Now, let's try a value greater than #-6# for #k#. We will try #k=-5#:

#(-5-3)x^2+2(-5)x+(-5+2)=0#

#8x^2+10x+3=0#

#x=-1/2#, and #x=-3/4#.

Both are real numbers and you have two solutions for #x# as we can see in the graph below:

graph{8x^2+10x+3 [-1.682, 0.818, -0.24, 1.01]}

The graph is crossing the #x#-axis at two points whose #x# values are the two answers we found.

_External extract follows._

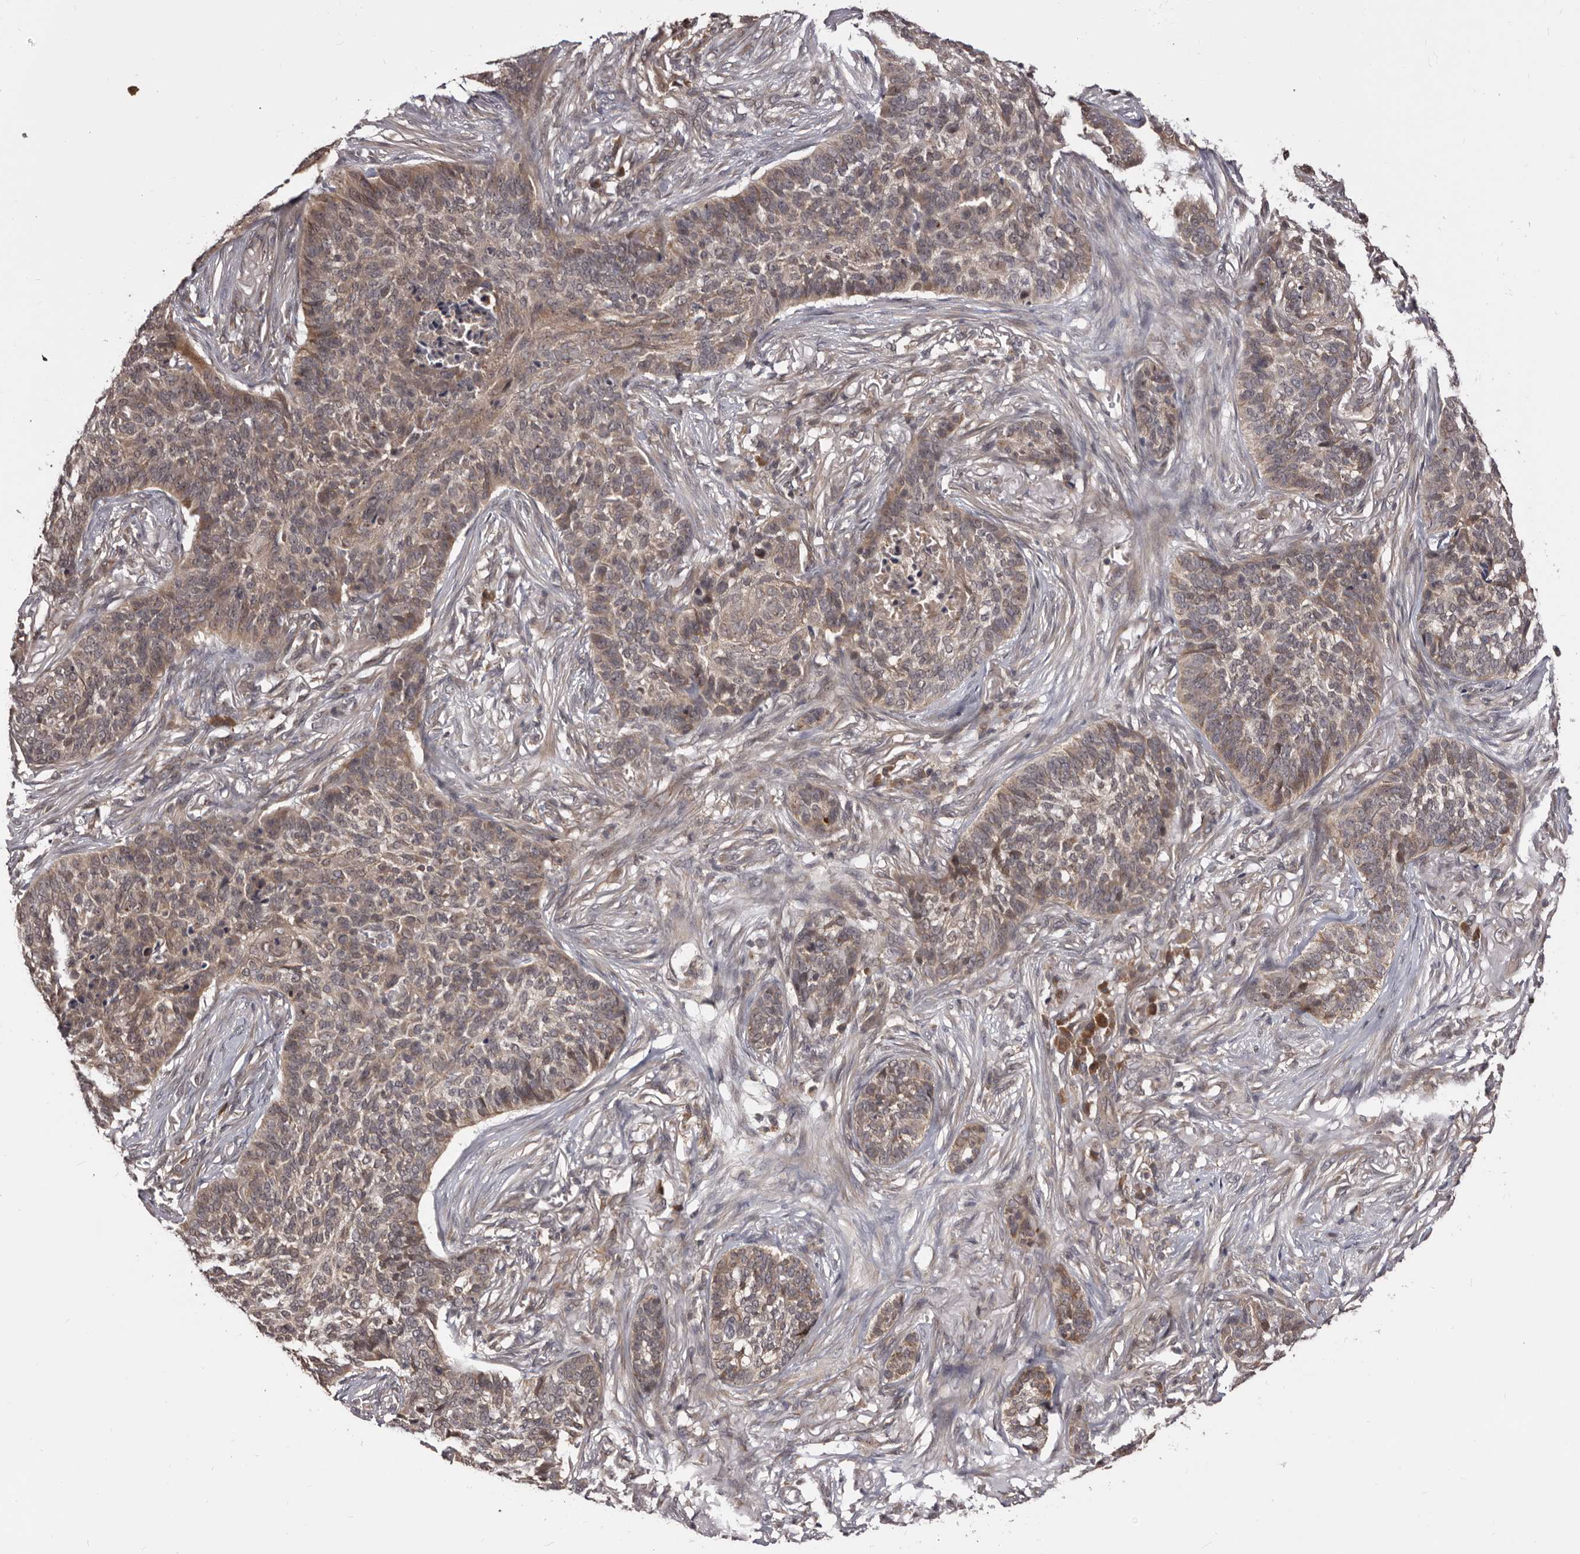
{"staining": {"intensity": "weak", "quantity": ">75%", "location": "cytoplasmic/membranous"}, "tissue": "skin cancer", "cell_type": "Tumor cells", "image_type": "cancer", "snomed": [{"axis": "morphology", "description": "Basal cell carcinoma"}, {"axis": "topography", "description": "Skin"}], "caption": "Human skin cancer (basal cell carcinoma) stained with a protein marker shows weak staining in tumor cells.", "gene": "MDP1", "patient": {"sex": "male", "age": 85}}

If we try #k=-6# we will have only one solution for #x#:

#(-6-3)x^2+2(-6)x+(-6+2)=0#

#9x^2+12x+4=0#

#x=(-12+-sqrt(12^2-4(9)(4)))/(2(9))=(-12+-sqrt(144-144))/18=(-12+-0)/18=-12/18=-2/3#

Now, let's see the graph:

graph{9x^2+12x+4 [-1.3145, 0.333, -0.136, 0.688]}

As you can see, the graph only touches the #x#-axis at the value of #x# we found. Therefore, you only have one solution.

As for your question of trying #k# values in the equation, if you do it will either verify you have the right answer or let you know you may have made a mistake. It is not a bad idea.